§ WHAT TO PRODUCE: Among the lines of this listing, count those that include "Generator" and state the count by itself.

*** RECORDS ***

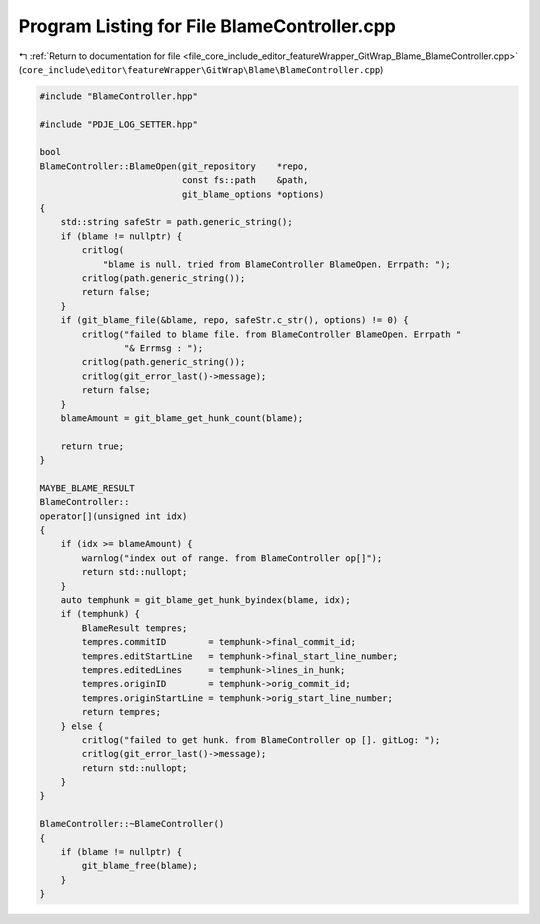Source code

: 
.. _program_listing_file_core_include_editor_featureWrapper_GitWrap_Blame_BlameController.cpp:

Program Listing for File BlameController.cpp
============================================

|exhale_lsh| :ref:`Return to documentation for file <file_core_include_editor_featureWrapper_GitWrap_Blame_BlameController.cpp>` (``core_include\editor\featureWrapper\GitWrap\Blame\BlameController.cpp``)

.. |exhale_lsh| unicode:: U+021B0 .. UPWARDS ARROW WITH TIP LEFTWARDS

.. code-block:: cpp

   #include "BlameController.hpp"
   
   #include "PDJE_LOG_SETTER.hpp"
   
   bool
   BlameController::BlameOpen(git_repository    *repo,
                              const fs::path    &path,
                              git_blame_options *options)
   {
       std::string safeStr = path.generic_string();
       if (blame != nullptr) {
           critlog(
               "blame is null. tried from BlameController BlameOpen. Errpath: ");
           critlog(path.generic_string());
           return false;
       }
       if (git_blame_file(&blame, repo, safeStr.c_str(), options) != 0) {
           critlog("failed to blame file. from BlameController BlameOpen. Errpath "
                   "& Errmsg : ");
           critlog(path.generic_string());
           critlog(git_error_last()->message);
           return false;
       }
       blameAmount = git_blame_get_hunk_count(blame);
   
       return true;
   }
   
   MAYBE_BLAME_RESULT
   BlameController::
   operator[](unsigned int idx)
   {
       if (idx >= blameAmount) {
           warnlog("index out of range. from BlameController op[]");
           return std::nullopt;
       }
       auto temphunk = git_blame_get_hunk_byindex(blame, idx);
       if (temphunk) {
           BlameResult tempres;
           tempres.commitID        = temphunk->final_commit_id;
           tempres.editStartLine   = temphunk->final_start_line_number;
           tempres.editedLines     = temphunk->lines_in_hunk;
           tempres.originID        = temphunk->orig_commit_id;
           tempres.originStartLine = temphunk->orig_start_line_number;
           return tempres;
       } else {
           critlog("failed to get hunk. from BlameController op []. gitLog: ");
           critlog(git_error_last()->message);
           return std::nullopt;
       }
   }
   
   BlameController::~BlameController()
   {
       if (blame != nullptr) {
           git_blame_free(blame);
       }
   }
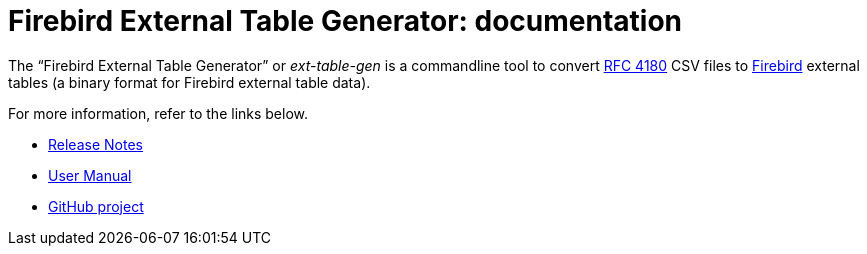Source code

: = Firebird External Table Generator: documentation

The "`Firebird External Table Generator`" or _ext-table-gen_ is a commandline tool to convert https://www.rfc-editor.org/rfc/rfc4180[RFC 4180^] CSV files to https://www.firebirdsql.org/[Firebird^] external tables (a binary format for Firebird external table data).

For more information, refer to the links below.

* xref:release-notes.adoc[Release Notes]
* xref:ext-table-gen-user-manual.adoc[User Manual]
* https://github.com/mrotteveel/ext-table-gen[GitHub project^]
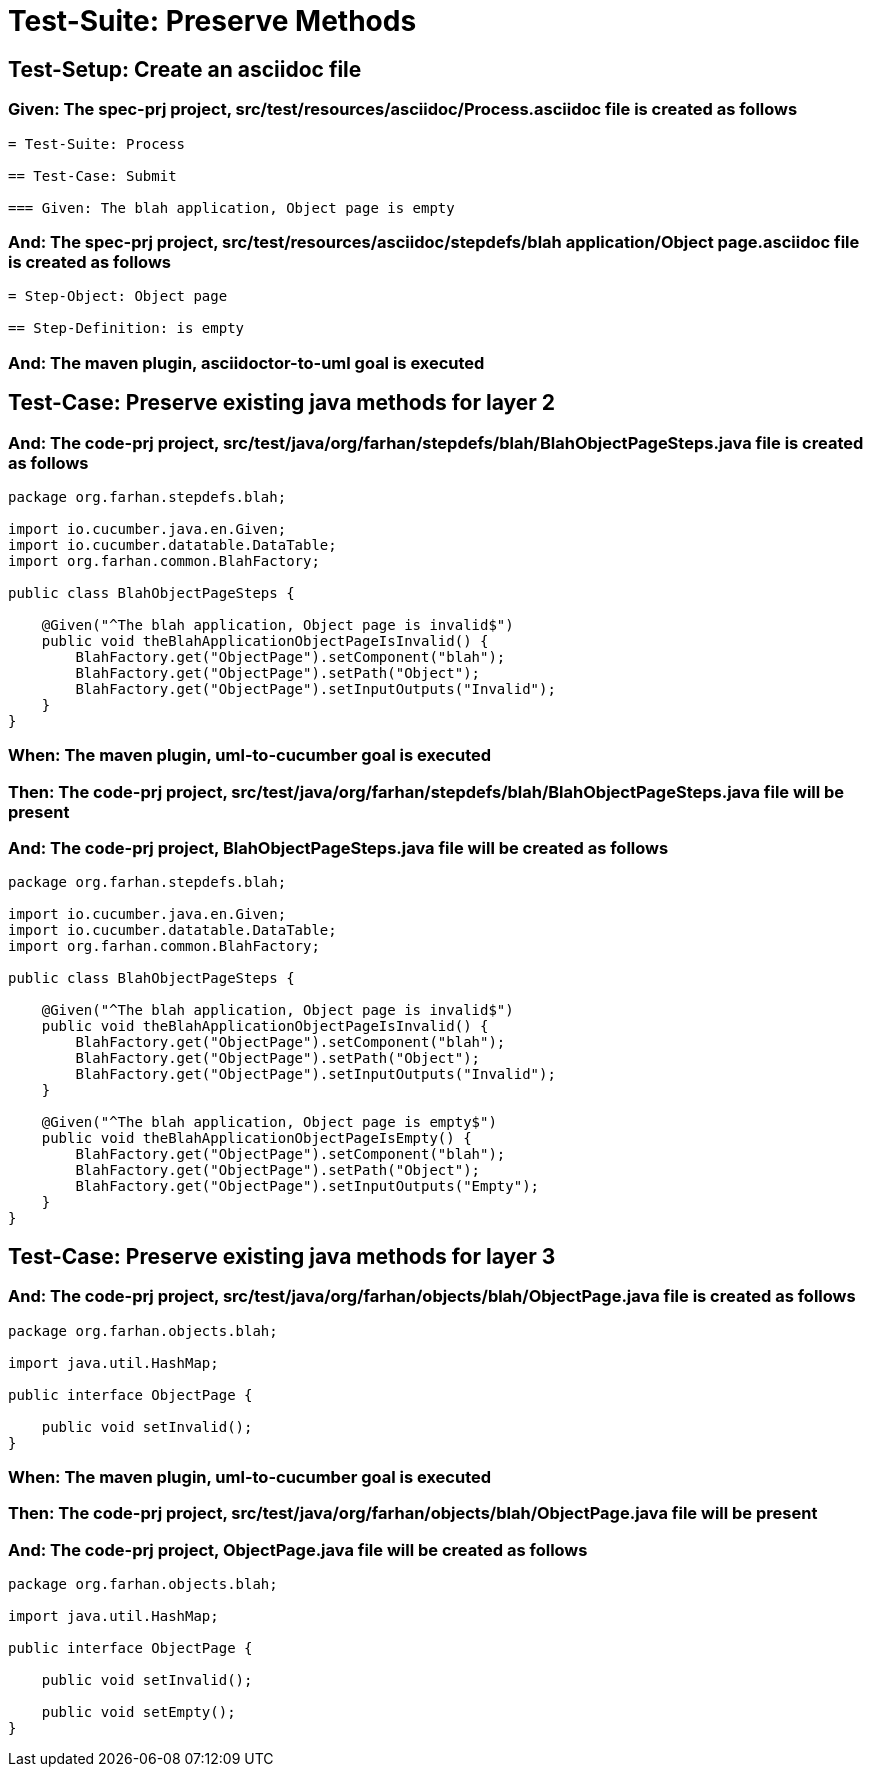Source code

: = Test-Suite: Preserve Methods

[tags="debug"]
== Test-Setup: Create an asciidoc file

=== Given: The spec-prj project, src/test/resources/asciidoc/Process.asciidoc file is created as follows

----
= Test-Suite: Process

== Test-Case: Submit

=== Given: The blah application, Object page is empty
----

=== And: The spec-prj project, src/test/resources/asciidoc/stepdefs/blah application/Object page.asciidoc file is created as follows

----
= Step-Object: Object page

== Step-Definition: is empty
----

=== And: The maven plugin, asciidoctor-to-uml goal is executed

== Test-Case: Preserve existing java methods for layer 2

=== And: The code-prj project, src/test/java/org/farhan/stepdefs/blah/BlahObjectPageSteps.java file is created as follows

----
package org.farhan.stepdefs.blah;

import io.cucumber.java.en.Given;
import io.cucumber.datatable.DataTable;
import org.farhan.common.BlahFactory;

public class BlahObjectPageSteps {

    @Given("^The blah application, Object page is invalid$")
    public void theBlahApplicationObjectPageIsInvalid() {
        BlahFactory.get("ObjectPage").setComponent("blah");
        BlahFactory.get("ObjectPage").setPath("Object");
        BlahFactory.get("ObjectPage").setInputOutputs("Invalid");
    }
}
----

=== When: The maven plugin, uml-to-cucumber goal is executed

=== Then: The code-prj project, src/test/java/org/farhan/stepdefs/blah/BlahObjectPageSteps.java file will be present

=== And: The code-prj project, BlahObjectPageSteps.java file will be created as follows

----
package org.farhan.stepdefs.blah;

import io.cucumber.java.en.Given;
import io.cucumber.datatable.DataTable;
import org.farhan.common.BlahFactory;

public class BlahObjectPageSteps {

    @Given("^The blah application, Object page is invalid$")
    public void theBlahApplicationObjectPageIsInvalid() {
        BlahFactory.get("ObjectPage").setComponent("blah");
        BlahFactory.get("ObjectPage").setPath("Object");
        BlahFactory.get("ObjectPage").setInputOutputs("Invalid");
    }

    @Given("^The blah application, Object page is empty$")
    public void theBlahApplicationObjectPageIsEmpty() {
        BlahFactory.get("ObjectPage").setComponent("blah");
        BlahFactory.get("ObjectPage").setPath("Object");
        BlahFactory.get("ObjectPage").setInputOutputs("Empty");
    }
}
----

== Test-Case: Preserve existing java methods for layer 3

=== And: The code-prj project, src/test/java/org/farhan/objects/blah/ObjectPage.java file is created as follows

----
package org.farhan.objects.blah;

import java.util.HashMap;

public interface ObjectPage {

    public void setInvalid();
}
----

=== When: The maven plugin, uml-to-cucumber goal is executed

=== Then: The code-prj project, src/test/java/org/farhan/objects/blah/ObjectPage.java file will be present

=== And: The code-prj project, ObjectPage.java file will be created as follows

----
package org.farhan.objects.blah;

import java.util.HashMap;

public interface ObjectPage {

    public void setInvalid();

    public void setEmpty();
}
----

*** End of RECORDS ***
*** RECORDS ***

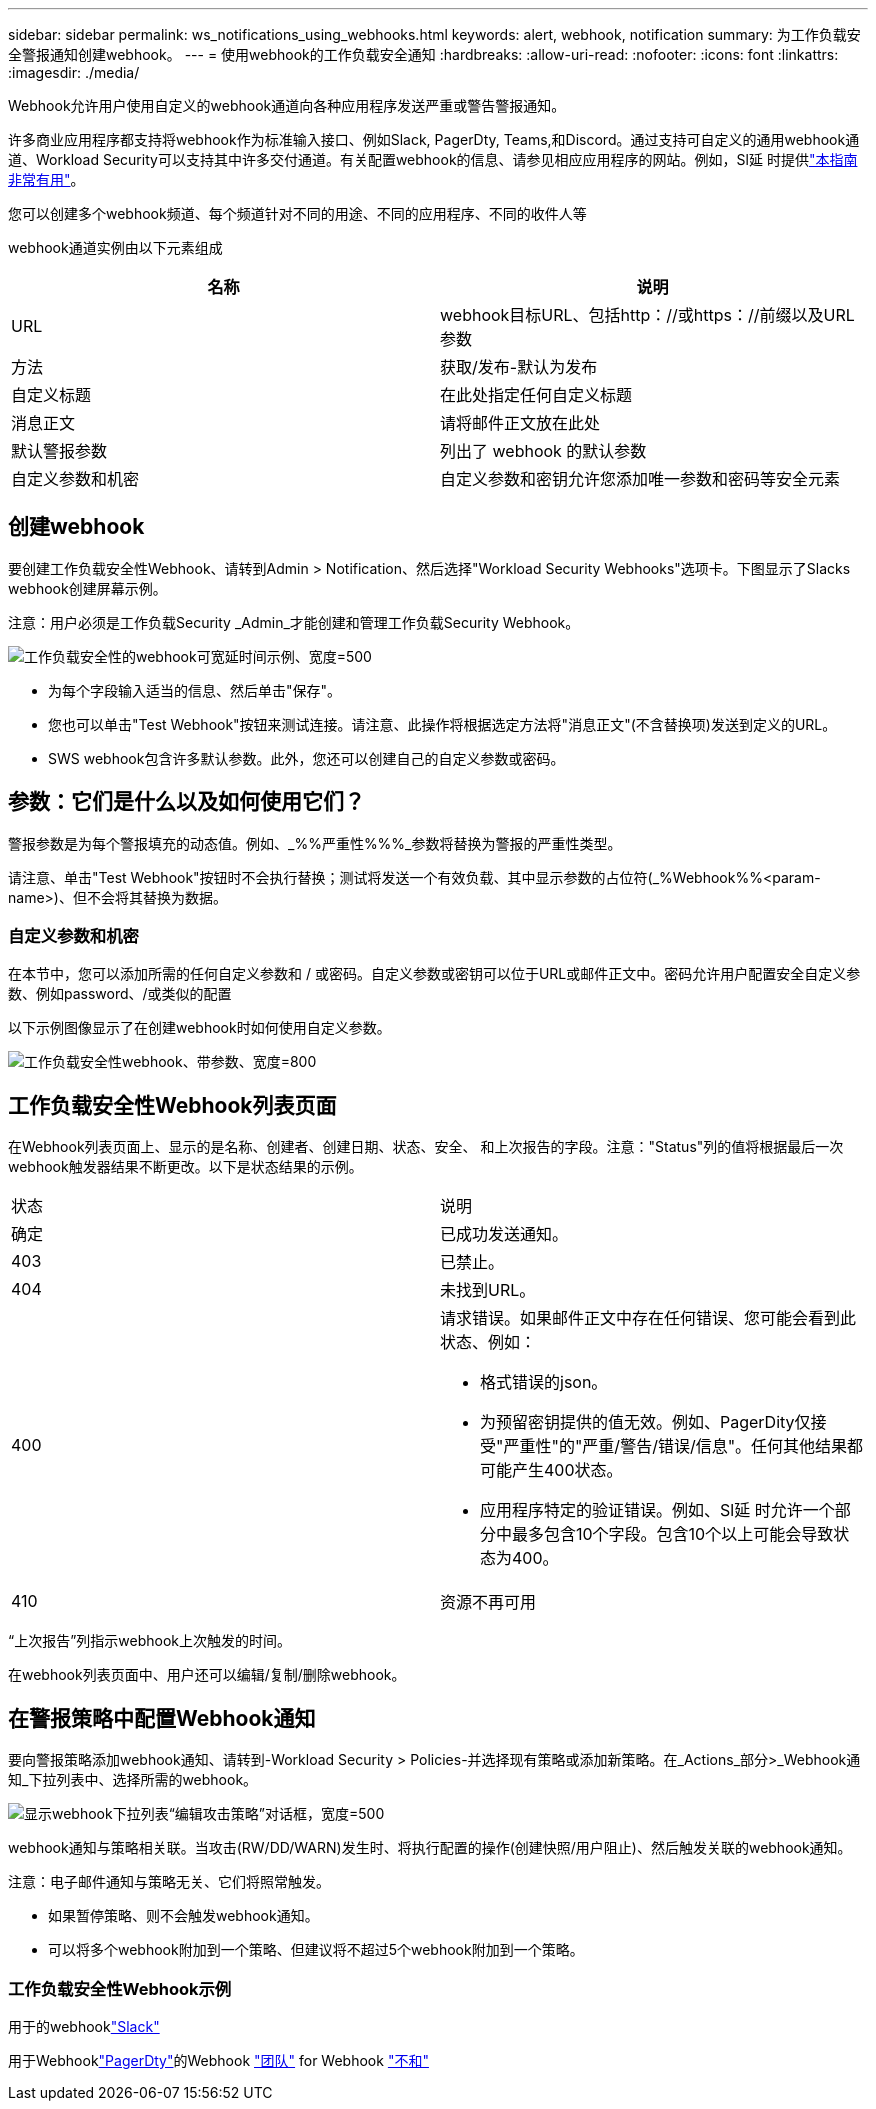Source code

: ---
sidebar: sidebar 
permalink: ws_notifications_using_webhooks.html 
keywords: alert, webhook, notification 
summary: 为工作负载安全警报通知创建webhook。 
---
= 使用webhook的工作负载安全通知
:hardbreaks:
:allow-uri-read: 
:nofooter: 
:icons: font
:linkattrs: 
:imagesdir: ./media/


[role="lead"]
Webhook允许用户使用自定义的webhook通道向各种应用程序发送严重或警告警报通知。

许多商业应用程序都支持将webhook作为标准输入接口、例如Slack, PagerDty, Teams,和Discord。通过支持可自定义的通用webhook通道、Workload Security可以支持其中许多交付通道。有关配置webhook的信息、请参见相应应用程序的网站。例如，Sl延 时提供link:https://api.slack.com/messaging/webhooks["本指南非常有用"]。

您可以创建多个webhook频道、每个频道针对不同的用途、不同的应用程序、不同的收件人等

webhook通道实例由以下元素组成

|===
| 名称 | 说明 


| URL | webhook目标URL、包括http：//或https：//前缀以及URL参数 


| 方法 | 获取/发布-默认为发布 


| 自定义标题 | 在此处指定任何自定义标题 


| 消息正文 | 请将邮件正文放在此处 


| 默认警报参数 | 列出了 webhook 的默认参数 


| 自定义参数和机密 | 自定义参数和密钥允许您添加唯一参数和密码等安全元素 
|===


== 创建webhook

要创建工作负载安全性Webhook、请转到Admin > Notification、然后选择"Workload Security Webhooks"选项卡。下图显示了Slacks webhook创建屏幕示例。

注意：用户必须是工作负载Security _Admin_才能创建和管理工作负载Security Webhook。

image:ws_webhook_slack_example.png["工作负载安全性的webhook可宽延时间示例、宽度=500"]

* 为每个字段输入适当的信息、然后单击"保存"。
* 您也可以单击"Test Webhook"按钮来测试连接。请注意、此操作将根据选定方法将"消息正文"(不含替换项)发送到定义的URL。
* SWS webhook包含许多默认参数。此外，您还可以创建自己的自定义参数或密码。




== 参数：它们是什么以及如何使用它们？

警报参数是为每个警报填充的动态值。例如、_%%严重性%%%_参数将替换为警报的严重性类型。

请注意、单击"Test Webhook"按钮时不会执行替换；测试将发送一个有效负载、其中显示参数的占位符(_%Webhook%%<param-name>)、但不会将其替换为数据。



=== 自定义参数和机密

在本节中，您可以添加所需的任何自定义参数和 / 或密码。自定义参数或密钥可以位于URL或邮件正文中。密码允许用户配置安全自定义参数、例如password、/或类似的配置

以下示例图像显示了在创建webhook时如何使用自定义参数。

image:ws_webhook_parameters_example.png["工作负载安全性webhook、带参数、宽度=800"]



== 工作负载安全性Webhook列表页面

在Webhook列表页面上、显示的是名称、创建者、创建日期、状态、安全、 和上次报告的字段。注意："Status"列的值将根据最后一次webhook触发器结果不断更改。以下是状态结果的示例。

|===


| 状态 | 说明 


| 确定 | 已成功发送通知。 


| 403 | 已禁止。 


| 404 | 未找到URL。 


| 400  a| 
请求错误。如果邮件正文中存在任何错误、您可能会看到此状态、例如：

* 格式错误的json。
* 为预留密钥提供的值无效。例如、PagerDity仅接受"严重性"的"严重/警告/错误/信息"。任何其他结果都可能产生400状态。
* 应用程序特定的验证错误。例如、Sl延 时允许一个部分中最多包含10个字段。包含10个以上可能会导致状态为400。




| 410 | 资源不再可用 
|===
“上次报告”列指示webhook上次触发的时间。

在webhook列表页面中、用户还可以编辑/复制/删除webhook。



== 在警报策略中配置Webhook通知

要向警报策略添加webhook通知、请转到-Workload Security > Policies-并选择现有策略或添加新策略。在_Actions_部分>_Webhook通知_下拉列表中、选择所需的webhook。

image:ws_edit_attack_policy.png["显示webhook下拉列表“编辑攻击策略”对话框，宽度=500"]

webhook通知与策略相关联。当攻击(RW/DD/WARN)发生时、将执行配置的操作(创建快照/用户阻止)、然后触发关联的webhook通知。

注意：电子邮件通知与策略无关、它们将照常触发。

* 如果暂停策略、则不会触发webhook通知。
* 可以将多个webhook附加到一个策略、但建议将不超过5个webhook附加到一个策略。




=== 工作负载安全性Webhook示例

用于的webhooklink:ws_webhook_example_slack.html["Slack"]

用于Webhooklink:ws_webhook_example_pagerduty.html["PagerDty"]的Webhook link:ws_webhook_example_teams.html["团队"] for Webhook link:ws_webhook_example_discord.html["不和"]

*** End of RECORDS ***

§ YOUR RESPONSE: 2